++++ THE DATA
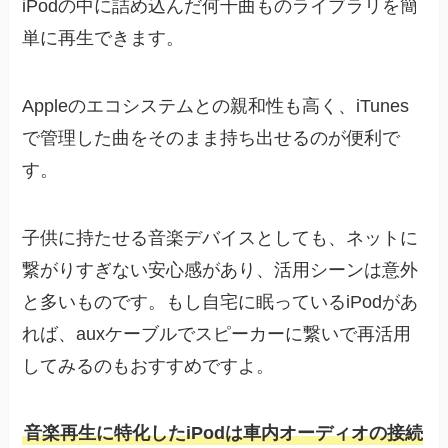
iPodの中に詰め込んだ何千曲ものライブラリを簡
単に再生できます。
Appleのエコシステムとの親和性も高く、iTunes
で管理した曲をそのまま持ち出せるのが便利で
す。
子供に持たせる音楽デバイスとしても、ネットに
繋がりすぎない安心感があり、活用シーンは意外
と多いものです。もし自宅に眠っているiPodがあ
れば、auxケーブルでスピーカーに繋いで再活用
してみるのもおすすめですよ。
音楽再生に特化したiPodは車内オーディオの接続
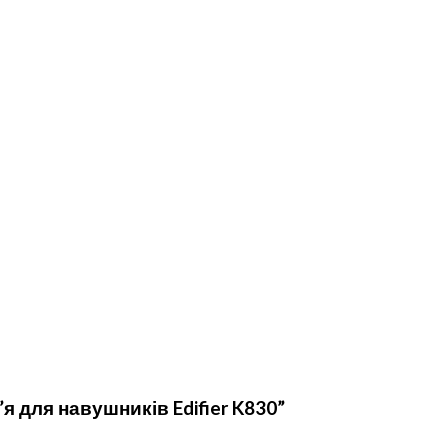
я для навушників Edifier K830”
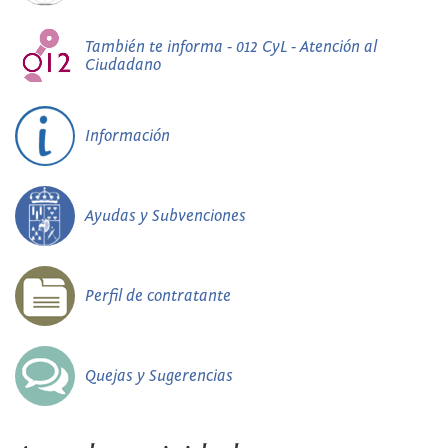
También te informa - 012 CyL - Atención al
Ciudadano
Información
Ayudas y Subvenciones
Perfil de contratante
Quejas y Sugerencias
++++++++
### WORK ORDER
Before copying the material, set its pictures aside; then transcribe it word for word.

### EXPECTED ANSWER
iPodの中に詰め込んだ何千曲ものライブラリを簡
単に再生できます。
Appleのエコシステムとの親和性も高く、iTunes
で管理した曲をそのまま持ち出せるのが便利で
す。
子供に持たせる音楽デバイスとしても、ネットに
繋がりすぎない安心感があり、活用シーンは意外
と多いものです。もし自宅に眠っているiPodがあ
れば、auxケーブルでスピーカーに繋いで再活用
してみるのもおすすめですよ。
音楽再生に特化したiPodは車内オーディオの接続
я для навушників Edifier K830”
También te informa - 012 CyL - Atención al
Ciudadano
Información
Ayudas y Subvenciones
Perfil de contratante
Quejas y Sugerencias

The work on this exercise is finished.